Supplied text

Published on 13th Jan, Edition 2, 2014

 

The European Union (EU) has granted Pakistan GSP plus status despite resistance from India. At the best Pakistan will be able to add another one billion dollars to its exports. Local manufacturers will have to face stiff competition from other countries of the region particularly China, India and Bangladesh. After grant of GSP Plus status, Pakistan will enjoy increased access to the EU market.

Pakistan has been trying to get GSP Plus status for the last several years but finally got this on December 10, 2013, after the EU Parliament passed the resolution. The status will have positive impact on Pakistan’s exports as 6,272 items ‘ mainly textile ‘will have duty free access to 27 EU countries. However, it is necessary to remind the policy planners as well as the exporters that the GSP Plus arrangement is conditional to ratification and implementation of 27 international conventions for the promotion of basic social and governance standards, including cross-border supply chain.

Pakistan’s exports to EU were to the tune of U$8.2 billion during 2012-13 as against total exports of US$24.51 billion. Almost two-third of Pakistan’s exports goes to other countries of the world, which means that Europe is not Pakistan’s largest export destination. Therefore, an estimated increase of one billion dollars due to GSP Plus means an increase of 4% to country’s total export.

According to an exporter this much growth is possible if Pakistan introduces export-friendly policies like its competitors. Meanwhile, the EU has reduced the number of GSP beneficiaries from 177 to 90, which means that Pakistan has been clubbed with 49 least developed countries like Sudan, Afghanistan, Chad, Niger, Somalia, Rwanda etc. The GSP Plus status will improve Pakistan’s exports but at the same time tarnish image of the country; GSP Plus certifies that Pakistan is amongst the least developed countries.

Short task
Carry on the article about Pakistan's GSP Plus status from its last sentence, keeping the same voice.

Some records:
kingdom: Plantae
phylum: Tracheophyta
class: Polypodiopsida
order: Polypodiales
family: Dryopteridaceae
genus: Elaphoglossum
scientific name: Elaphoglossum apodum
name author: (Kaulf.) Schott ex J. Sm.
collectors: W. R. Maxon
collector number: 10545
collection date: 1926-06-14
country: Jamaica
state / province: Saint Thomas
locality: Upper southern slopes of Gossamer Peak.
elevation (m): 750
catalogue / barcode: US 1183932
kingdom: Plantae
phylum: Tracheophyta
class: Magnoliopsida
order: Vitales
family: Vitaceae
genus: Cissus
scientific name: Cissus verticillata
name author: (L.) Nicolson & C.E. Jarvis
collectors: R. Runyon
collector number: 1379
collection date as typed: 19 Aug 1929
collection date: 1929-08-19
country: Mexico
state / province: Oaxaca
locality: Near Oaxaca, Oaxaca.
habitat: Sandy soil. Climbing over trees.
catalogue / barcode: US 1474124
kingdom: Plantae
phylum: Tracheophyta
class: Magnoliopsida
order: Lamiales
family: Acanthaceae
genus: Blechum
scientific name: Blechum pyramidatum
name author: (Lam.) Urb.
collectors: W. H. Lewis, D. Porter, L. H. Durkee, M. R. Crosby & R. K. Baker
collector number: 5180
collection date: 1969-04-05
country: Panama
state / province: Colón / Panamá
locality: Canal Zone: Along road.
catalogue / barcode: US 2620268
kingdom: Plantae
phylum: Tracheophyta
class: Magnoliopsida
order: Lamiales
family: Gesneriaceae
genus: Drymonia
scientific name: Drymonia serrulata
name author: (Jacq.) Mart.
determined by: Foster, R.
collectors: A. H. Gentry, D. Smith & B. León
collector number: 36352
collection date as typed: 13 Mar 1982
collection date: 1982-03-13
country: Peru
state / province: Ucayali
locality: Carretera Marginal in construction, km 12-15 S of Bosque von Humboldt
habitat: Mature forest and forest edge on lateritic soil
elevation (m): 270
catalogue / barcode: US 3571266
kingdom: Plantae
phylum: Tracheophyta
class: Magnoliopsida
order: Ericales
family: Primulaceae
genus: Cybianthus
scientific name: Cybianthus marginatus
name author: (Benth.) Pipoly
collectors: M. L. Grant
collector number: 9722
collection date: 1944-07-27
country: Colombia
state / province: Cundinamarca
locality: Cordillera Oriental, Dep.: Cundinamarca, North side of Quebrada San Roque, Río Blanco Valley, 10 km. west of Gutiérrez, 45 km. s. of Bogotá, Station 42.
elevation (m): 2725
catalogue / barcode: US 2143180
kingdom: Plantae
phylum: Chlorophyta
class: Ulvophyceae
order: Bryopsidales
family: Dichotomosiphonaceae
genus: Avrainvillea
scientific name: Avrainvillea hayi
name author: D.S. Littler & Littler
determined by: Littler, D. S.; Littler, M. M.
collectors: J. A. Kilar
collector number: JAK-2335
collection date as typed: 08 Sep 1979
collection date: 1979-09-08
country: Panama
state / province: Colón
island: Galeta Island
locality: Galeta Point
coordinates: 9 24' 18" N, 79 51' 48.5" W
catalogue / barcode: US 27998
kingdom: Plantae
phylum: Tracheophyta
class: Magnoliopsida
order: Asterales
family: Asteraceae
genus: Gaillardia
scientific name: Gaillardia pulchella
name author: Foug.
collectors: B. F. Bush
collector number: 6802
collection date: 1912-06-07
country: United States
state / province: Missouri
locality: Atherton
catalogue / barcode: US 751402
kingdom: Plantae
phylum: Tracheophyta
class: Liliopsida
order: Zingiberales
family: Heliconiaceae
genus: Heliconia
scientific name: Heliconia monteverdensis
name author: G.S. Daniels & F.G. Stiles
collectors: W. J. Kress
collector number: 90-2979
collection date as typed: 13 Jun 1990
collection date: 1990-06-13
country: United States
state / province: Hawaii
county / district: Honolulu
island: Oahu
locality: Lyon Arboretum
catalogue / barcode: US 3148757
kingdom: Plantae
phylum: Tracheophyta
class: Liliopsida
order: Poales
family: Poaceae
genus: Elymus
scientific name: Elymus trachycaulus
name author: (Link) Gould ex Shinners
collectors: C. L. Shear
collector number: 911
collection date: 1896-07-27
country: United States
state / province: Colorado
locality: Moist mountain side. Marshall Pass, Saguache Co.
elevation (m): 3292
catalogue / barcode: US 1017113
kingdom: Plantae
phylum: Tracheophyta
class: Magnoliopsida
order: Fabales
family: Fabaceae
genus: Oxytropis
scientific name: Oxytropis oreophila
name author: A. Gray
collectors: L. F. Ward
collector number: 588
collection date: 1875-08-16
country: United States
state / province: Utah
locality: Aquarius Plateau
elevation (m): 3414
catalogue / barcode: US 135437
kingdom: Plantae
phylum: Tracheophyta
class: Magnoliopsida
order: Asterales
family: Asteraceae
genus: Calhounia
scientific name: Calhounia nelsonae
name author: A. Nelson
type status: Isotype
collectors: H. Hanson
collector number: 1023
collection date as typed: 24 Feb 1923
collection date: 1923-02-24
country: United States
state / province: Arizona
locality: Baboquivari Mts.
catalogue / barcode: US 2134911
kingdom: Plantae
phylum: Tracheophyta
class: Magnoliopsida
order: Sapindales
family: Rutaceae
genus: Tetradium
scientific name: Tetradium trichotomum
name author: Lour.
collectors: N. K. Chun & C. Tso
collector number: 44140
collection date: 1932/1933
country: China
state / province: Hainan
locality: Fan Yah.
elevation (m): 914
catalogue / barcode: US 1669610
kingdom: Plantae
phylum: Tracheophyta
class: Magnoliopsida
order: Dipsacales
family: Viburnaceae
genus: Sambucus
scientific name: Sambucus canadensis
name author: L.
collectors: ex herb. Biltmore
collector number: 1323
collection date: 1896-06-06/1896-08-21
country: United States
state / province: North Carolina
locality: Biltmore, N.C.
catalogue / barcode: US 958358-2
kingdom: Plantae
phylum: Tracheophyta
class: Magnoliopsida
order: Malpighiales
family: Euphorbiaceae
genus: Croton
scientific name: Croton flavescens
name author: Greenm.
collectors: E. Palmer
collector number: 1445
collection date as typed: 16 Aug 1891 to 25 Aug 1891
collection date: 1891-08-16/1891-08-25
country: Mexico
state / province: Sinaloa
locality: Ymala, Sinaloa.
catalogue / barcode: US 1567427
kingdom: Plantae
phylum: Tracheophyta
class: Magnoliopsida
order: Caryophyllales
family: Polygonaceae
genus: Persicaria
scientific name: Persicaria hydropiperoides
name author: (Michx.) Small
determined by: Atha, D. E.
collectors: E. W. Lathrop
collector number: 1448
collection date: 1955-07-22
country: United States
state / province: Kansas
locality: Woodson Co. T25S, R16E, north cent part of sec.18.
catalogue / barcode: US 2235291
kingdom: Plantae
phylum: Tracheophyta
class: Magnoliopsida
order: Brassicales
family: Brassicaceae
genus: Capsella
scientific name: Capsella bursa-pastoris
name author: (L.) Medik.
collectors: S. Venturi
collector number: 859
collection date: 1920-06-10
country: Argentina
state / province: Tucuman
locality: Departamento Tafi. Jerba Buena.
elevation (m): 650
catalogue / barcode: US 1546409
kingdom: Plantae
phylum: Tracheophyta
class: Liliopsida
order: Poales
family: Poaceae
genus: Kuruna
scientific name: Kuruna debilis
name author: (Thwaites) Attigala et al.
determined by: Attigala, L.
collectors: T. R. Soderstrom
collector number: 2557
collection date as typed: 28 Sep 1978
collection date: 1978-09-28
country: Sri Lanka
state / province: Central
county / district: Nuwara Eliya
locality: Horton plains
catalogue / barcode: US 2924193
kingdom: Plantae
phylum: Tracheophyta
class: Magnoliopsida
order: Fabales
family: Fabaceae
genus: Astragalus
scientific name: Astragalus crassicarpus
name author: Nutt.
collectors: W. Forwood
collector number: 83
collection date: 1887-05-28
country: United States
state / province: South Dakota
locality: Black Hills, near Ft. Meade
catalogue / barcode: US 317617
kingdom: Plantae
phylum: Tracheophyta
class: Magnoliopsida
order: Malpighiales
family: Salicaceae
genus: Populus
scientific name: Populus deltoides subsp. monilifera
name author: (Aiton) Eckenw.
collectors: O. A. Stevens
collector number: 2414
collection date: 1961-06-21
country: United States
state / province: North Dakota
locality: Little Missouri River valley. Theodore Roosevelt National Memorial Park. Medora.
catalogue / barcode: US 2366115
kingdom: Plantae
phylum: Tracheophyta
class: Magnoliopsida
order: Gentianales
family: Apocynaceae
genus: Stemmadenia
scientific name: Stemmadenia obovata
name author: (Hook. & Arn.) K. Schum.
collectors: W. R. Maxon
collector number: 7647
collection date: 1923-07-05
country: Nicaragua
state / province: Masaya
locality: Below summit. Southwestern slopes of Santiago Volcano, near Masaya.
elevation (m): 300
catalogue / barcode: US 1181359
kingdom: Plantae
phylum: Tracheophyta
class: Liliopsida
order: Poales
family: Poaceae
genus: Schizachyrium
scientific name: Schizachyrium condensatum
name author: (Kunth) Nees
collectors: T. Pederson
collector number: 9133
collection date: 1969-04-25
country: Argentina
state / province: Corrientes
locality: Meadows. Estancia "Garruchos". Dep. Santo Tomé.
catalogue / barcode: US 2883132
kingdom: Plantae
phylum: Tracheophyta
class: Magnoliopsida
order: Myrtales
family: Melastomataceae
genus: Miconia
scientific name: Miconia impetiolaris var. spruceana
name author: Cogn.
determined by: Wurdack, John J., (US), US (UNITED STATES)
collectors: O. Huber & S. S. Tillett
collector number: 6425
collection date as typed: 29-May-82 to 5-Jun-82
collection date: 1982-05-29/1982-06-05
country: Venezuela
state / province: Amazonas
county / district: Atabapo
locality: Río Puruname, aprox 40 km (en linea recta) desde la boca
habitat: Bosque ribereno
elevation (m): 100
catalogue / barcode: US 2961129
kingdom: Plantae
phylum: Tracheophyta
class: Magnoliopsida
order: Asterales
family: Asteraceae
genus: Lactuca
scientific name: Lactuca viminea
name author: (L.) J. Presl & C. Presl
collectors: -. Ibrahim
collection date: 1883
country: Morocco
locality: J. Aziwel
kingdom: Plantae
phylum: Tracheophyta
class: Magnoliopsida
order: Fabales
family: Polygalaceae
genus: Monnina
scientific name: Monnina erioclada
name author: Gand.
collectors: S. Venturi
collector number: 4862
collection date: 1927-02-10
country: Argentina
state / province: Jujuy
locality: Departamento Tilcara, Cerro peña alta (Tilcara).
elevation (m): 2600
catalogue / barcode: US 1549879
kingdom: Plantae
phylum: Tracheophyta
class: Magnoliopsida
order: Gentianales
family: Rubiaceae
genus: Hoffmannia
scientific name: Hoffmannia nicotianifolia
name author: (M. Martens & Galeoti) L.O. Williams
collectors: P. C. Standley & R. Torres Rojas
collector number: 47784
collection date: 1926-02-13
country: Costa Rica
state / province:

Response to the task
Many non-textile products, such as sports goods, surgical instruments, basmati rice, casings, copper, etc., are already being exported to EU market duty free under either GSP or MFN rates. The GSP Plus tariff preferences will have no positive impact on exports of these products. The impact of GSP Plus would be only on those goods on which import duties are presently charged by the EU member countries and the impact of these items would be nominal.

One of the prime important points to be remembered is that within the EU members Pakistan should closely watch possible reaction of textile lobbies, particularly from Italy, Romania, Greece, and Portugal, besides non-EU competitors like China, India and Bangladesh. To meet the challenge Pakistani manufacturers will have to improve efficiency, invest in modern technology and human resource. Most importantly, the energy crisis needs to be overcome and law and order situation improved. Almost 80 per cent of Pakistan’s exports to the EU come from two sectors i.e. textile and leather. Both are supply driven. The challenges after the GSP Plus status would to overcome inherent weaknesses of local manufacturers and exporters. The key weaknesses include high cost of production, inconsistency in raw materials, low productivity, compliance to certification and mandatory tests, meeting market standards, poor quality control systems, untrained work force, environmental compliances, and meeting other European Standards.

 

While it is mandatory that Pakistani exporters should comply with all the rules and regulations, it is also a fact that Pakistani exporters have the capabilities to boost their exports if prudent policies are introduced and followed. Pakistan exports yarn and fabric worth US$8 billion to countries such as Bangladesh, China, and Turkey, which use these raw materials to produce finished value added goods. These are then sold in the EU in competition with Pakistani goods. If the value added goods are produced at domestic level, it can generate about US$16.00 billion and jobs for half a million people here. Pakistan can put its competitors in trouble because they are dependent on raw material and intermediate products bought from Pakistan. GSP Plus is just the beginning of another era of offering enormous opportunities to boost export and earn extra foreign exchange.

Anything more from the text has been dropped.